### Aim of the exercise:
Please extract every line of text from the listing below verbatim, leaving out the pictures.

Start of Records shown

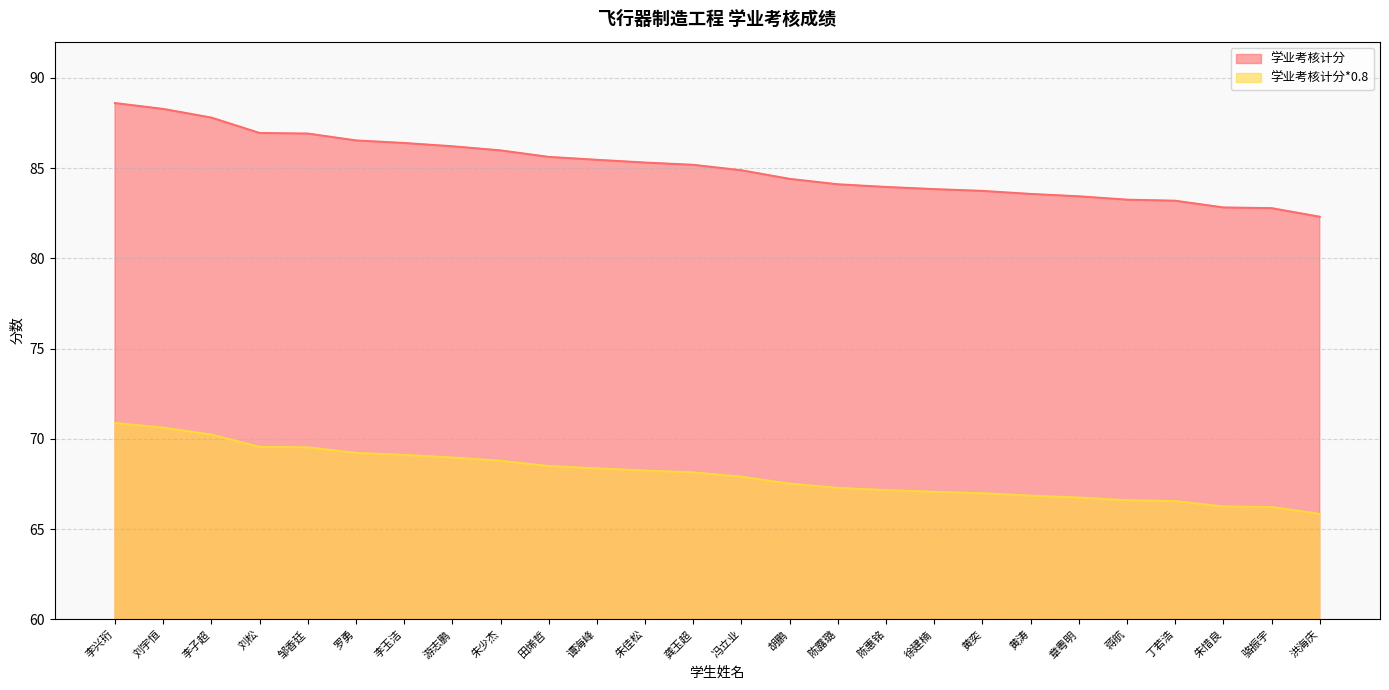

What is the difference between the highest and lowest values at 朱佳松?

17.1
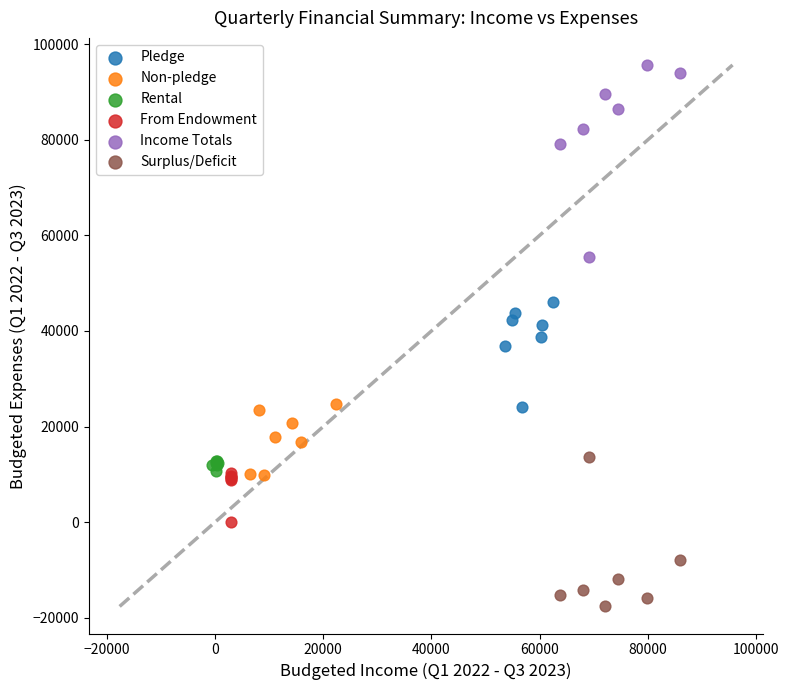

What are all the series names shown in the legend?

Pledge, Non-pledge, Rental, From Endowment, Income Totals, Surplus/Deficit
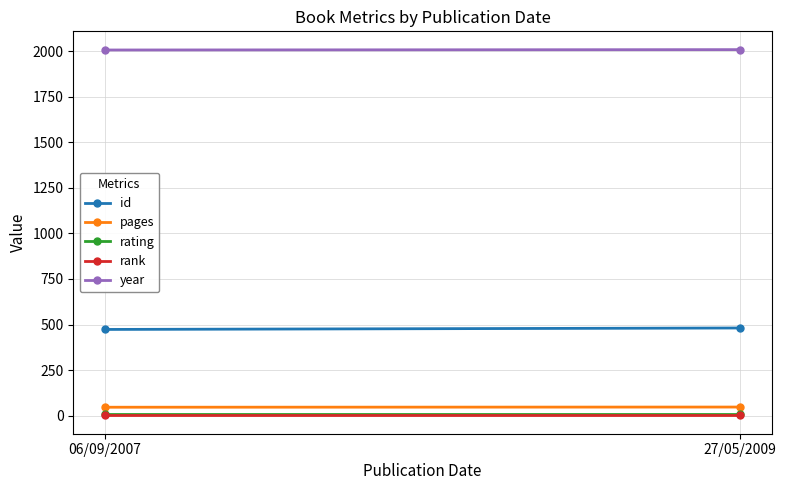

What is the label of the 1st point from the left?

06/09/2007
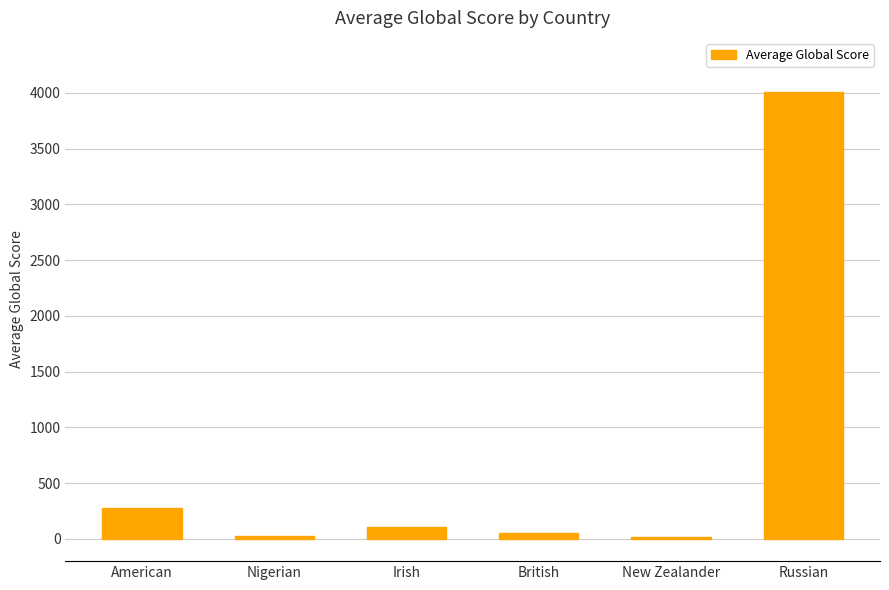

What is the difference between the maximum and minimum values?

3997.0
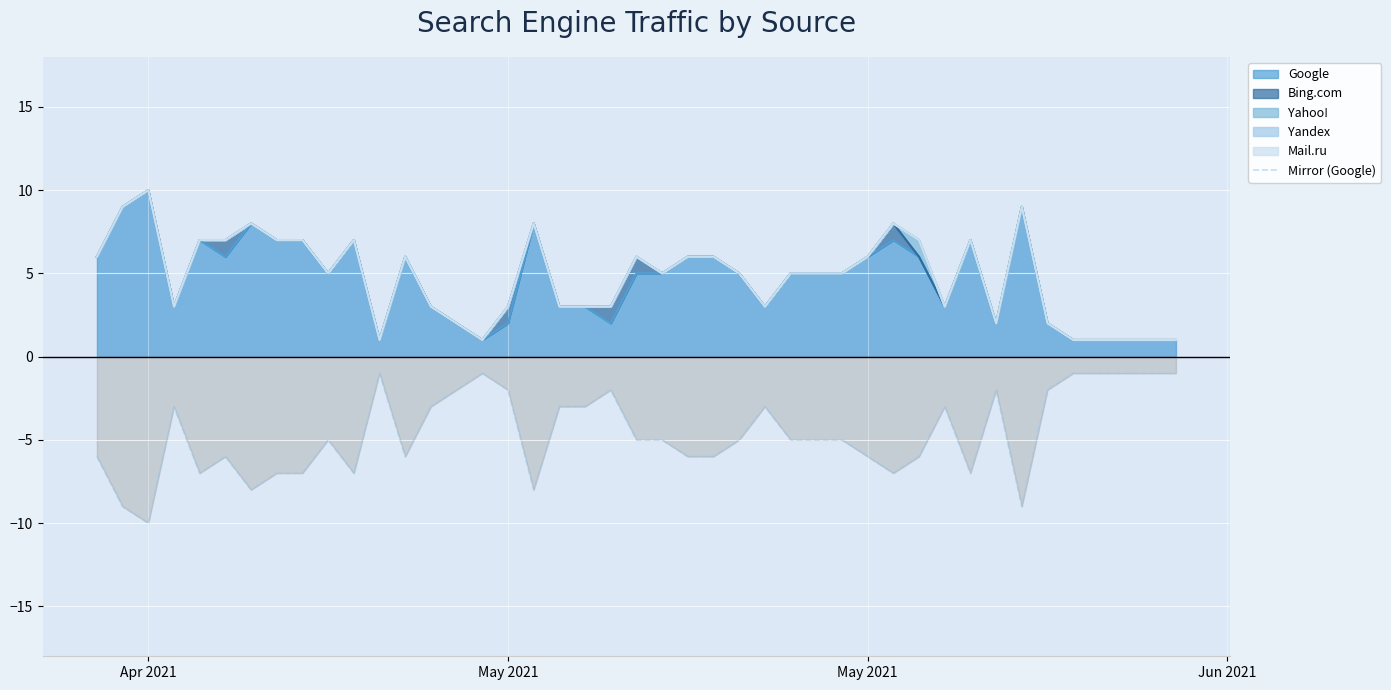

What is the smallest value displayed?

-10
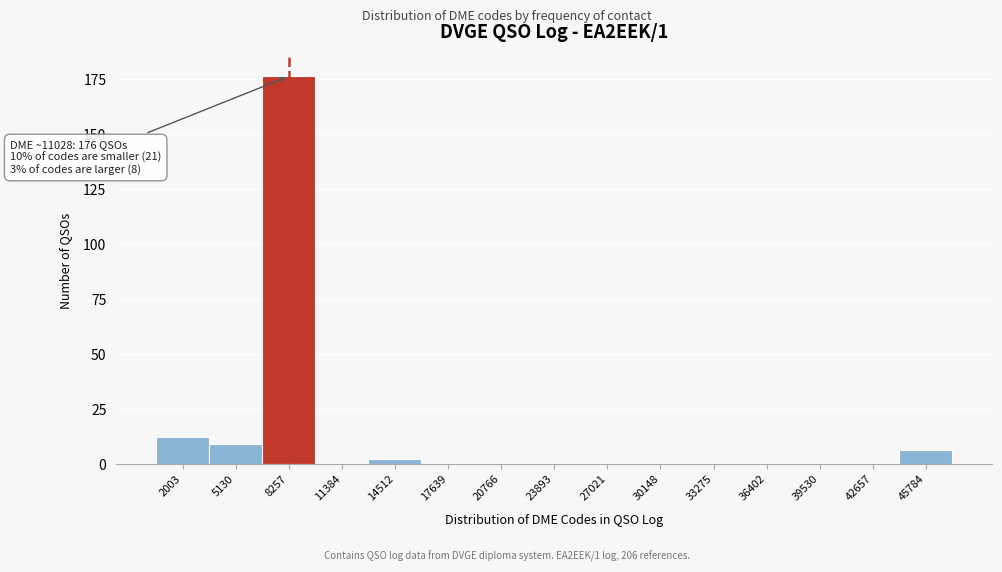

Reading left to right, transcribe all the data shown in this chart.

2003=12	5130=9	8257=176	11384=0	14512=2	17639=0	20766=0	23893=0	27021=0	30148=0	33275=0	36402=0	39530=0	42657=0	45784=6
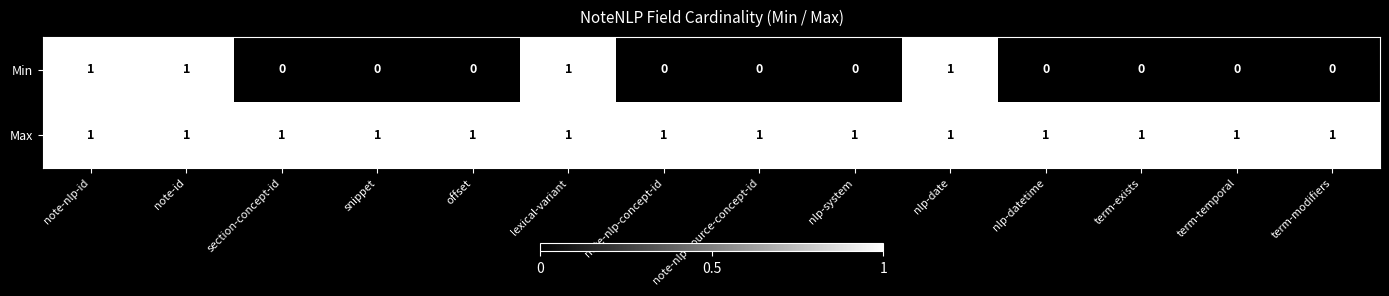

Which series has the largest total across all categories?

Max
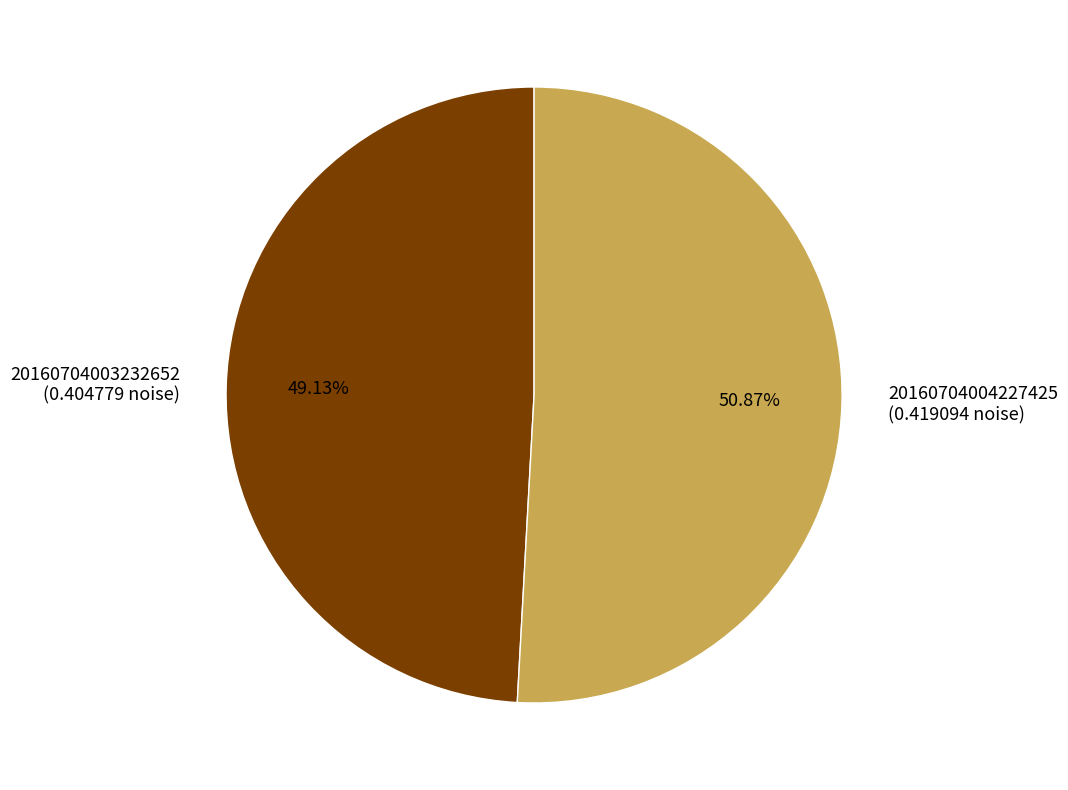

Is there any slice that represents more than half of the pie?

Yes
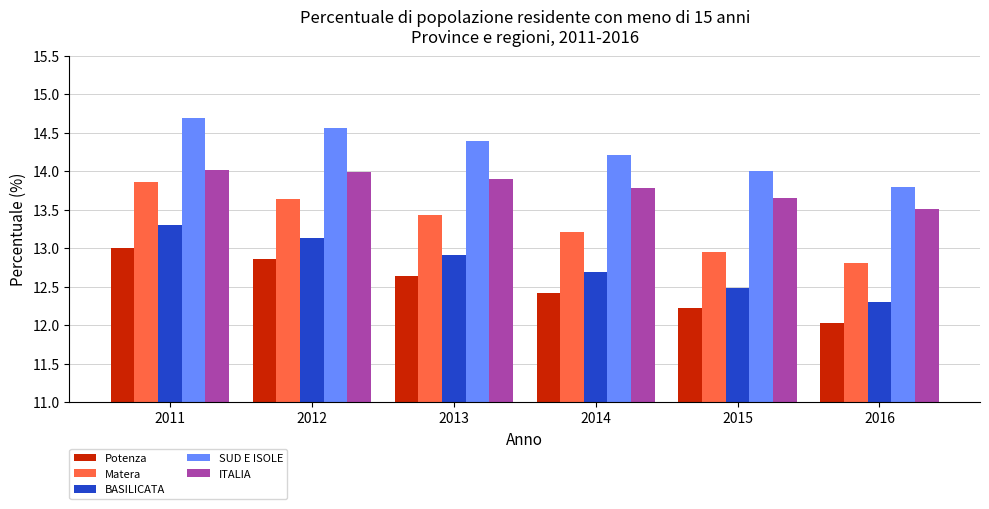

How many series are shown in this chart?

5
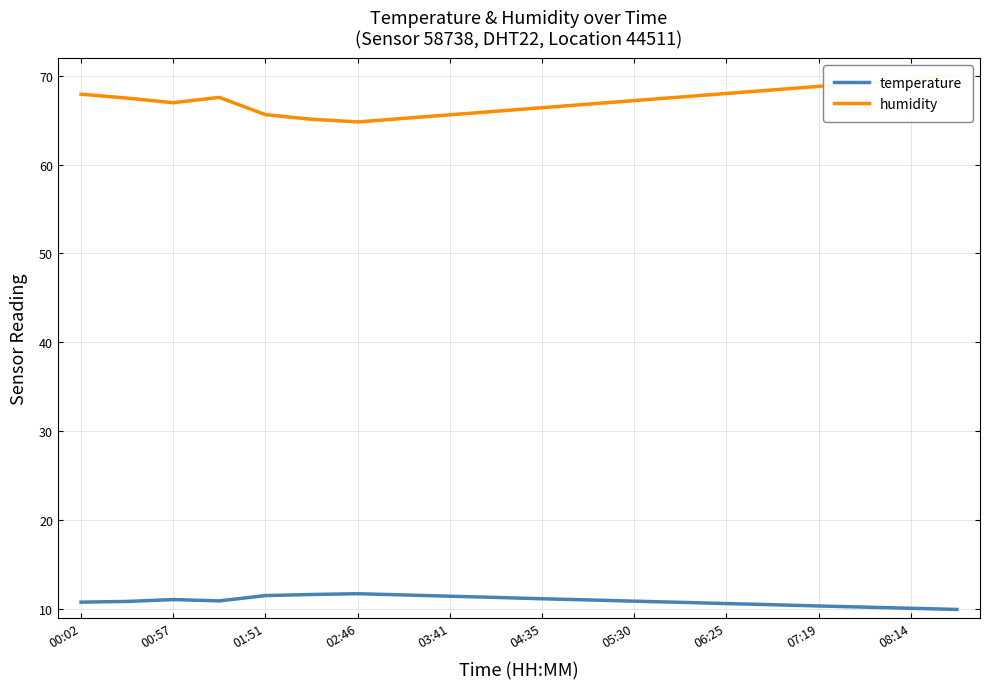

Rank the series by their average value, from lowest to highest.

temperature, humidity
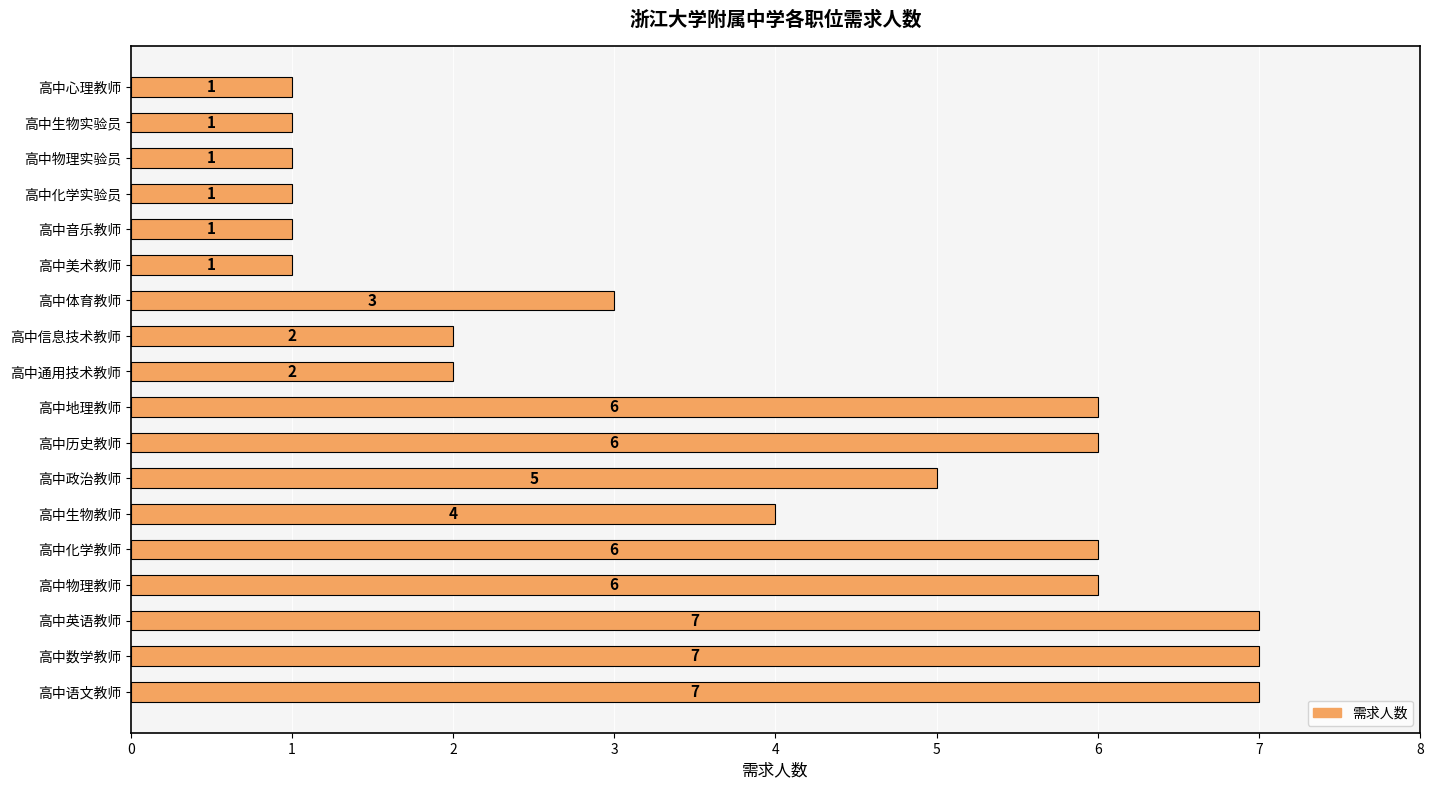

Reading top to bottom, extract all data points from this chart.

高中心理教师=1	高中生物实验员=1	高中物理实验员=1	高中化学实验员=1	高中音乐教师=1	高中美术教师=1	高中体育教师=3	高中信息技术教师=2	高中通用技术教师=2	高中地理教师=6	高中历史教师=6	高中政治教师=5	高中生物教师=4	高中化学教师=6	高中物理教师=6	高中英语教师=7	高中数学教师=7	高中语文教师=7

End of Records shown

### Task answer:
What is the difference between the highest and lowest values at 朱佳松?

17.1

What are all the series names shown in the legend?

Pledge, Non-pledge, Rental, From Endowment, Income Totals, Surplus/Deficit

What is the label of the 1st point from the left?

06/09/2007

What is the difference between the maximum and minimum values?

3997.0

What is the smallest value displayed?

-10

Reading left to right, transcribe all the data shown in this chart.

2003=12	5130=9	8257=176	11384=0	14512=2	17639=0	20766=0	23893=0	27021=0	30148=0	33275=0	36402=0	39530=0	42657=0	45784=6

Which series has the largest total across all categories?

Max

Is there any slice that represents more than half of the pie?

Yes

How many series are shown in this chart?

5

Rank the series by their average value, from lowest to highest.

temperature, humidity

Reading top to bottom, extract all data points from this chart.

高中心理教师=1	高中生物实验员=1	高中物理实验员=1	高中化学实验员=1	高中音乐教师=1	高中美术教师=1	高中体育教师=3	高中信息技术教师=2	高中通用技术教师=2	高中地理教师=6	高中历史教师=6	高中政治教师=5	高中生物教师=4	高中化学教师=6	高中物理教师=6	高中英语教师=7	高中数学教师=7	高中语文教师=7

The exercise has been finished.